When considering your basic caloric needs, think complex carbohydrates such as a maltodextrin-based product, and supplemental protein for exercise over 90 minutes. To give you a practical application of these numbers, we've "translated" the data into servings of Hammer Gel, and scoops of HEED, Sustained Energy, and Perpetuem. No matter what your sport or length of exercise, these fuels that give your body exactly what it needs to operate at maximum efficiency.

Suggested Amounts by Body Weight*

HAMMER GEL

  • Up to 120 pounds: 2 servings/hour
  • 120–155 pounds: 2.5 servings/hour
  • 155–190 pounds: 3 servings/hour
  • 190+ pounds: 3 to 3.5 servings/hour

HEED

  • Up to 120 pounds: 1 to 1.5 scoops/hour
  • 120–155 pounds: 2 to 2.5 scoops/hour
  • 155–190 pounds: 2.5 to 2.75 scoops/hour
  • 190+ pounds: 3 scoops/hour

SUSTAINED ENERGY

  • Up to 120 pounds: 1.5 scoops/hour
  • 120–155 pounds: 1.75 to 2 scoops/hour
  • 155–190 pounds: 2.25 to 2.5 scoops/hour
  • 190+ pounds: 2.5 to 3 scoops/hour

PERPETUEM

  • Up to 120 pounds: 1 scoop/hour
  • 120–155 pounds: 1 to 1.5 scoops/hour
  • 155–190 pounds: 2 scoops/hour
  • 190+ pounds: 2.25 to 2.5 scoops/hour

*These are estimated doses. Each athlete should determine in training, under a variety of conditions, their personal optimum.

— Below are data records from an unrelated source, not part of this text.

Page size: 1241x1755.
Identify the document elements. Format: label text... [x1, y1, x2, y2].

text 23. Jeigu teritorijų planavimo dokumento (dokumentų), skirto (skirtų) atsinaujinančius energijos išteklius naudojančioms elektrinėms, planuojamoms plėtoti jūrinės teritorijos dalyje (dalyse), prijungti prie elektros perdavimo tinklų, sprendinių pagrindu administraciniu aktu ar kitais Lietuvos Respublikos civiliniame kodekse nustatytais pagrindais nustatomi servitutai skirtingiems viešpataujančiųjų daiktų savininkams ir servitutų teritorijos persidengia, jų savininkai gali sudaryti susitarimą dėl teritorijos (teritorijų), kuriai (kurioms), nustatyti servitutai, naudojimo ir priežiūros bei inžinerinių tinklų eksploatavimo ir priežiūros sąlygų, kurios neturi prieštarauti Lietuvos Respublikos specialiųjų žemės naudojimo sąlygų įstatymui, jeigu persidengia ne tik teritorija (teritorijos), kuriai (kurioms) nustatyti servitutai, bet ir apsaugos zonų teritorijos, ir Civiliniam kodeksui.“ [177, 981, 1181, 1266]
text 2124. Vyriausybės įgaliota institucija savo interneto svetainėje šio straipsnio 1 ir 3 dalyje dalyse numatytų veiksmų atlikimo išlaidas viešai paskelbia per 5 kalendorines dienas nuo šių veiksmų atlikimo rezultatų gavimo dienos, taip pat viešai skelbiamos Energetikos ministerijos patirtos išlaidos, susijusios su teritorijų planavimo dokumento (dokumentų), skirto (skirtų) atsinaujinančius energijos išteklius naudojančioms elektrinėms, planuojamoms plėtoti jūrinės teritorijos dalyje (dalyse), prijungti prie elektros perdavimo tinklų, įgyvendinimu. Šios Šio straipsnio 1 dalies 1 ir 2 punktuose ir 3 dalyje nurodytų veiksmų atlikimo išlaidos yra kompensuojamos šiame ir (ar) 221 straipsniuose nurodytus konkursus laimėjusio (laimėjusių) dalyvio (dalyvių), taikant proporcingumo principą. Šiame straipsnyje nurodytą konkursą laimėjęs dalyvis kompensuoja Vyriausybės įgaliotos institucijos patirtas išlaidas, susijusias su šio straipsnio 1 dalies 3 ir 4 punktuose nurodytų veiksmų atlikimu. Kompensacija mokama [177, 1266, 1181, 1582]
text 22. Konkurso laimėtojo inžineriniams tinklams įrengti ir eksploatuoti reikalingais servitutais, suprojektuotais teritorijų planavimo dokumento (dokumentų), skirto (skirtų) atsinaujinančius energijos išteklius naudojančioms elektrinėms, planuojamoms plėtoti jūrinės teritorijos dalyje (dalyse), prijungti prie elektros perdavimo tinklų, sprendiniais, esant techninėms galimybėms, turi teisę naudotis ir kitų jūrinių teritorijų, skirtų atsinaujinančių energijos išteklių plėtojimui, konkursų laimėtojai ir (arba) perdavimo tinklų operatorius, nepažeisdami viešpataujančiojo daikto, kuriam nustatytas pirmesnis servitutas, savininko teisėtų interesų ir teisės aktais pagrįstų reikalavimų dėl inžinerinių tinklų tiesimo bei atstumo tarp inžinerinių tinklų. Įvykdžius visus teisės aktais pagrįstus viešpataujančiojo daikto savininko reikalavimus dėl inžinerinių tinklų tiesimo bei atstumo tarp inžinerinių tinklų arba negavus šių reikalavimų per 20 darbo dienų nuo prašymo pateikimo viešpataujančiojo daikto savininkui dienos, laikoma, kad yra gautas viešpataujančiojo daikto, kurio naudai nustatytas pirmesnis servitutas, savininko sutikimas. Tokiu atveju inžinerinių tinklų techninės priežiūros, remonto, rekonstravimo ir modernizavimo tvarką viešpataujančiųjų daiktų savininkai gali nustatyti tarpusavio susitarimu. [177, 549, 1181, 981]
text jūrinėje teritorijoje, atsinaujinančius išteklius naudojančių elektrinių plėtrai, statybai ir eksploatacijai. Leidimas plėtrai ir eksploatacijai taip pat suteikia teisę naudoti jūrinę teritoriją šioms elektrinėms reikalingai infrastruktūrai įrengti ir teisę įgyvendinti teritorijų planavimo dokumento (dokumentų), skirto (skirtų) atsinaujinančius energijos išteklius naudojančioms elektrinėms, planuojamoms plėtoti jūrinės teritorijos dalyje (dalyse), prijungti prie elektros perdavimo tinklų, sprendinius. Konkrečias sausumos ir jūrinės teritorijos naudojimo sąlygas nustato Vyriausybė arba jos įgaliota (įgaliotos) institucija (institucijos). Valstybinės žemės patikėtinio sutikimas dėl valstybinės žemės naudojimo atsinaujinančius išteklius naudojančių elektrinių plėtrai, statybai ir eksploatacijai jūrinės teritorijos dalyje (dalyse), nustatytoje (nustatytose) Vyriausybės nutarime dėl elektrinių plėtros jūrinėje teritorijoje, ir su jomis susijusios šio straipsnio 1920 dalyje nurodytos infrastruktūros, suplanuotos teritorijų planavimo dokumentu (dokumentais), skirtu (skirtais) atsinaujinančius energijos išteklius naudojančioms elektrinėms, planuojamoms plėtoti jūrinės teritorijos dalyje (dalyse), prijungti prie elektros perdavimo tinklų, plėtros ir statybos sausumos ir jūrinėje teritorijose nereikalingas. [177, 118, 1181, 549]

Steve Born is a technical advisor for Hammer Nutrition with over a decade of involvement in the health food industry. He has worked with hundreds of athletes—ranging from the recreational athlete to world-class professional athlete—regarding their supplement/fueling program. Steve is a three-time RAAM finisher, the 1994 Furnace Creek 508 Champion, 1999 runner-up, the only cyclist in history to complete a Double Furnace Creek 508, and is the holder of two Ultra Marathon Cycling records. In February 2004 Steve was inducted into the Ultra Marathon Cycling Hall of Fame.